Hello! I have tried to find this answer somewhere else, but have not found this issue previously reported.
I am trying to load a moderate size csv file into a dask dataframe (~5.8GB) with dask.dataframe.read_csv. The lazy evaluation goes fine, but then, after requesting the object with .compute(), I see an endless loop of repartitiontofewer tasks , and it doesn´t finish loading.
I feel that I am probably doing something wrong, as it should be a fairly simple task. I am processing this in a jobqueue.SLURMCluster with 5 workers, each with 29GB of RAM each, so it should be ok. Any comments on how can I debug/fix this?
I have “solved” my issue by replacing the CSV with a parquet file (actually, both of them were dumps from a Xarray dataset, with 105 million lines and 9 columns). But I don’t understand why I was having issues with the CSV load. Perhaps chunking? I tested values below 100MB, as recommended, but didn’t improve that constant rebalancing issue.

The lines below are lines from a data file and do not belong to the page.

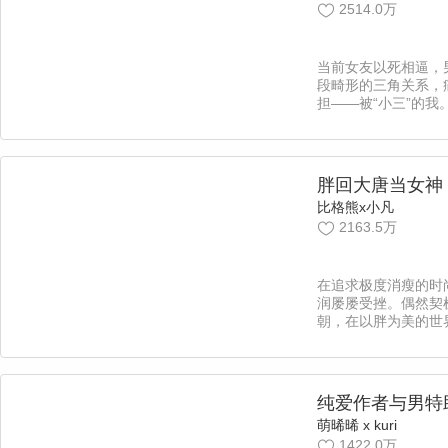
2514.0万
当前女友以死相逼，
段畸形的三角关系，
担——被“小三”的我
道就意味着痛苦？直
痛哭的人出现了……
四、周六更新，责编
胖回大唐当女神
比格熊x小凡
2163.5万
在追求极度消瘦的时
润屡屡受挫。偶然契
朝，在以胖为美的世
偶遇？二次元腐女来
奇葩？爆笑又惊现的
始～【漫漫独家，每
凡】不受宠皇子x傻
纯爱作者与男特
萌晞晞 x kuri
1422.0万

Although it’s understandable that using Parquet will be faster, and it is clearly recommended, I don’t see a good reason explaining why it would fail using a CSV file, 6GB is not that big. Do you have a single file or multiple files?
Yes. It dazzled me too. It is a single file, dumped from an Xarray Dataset. I wonder if would be the data types on the csv getting mismatched, although I would believe that would cause an error while loading, not a rebalancing issue.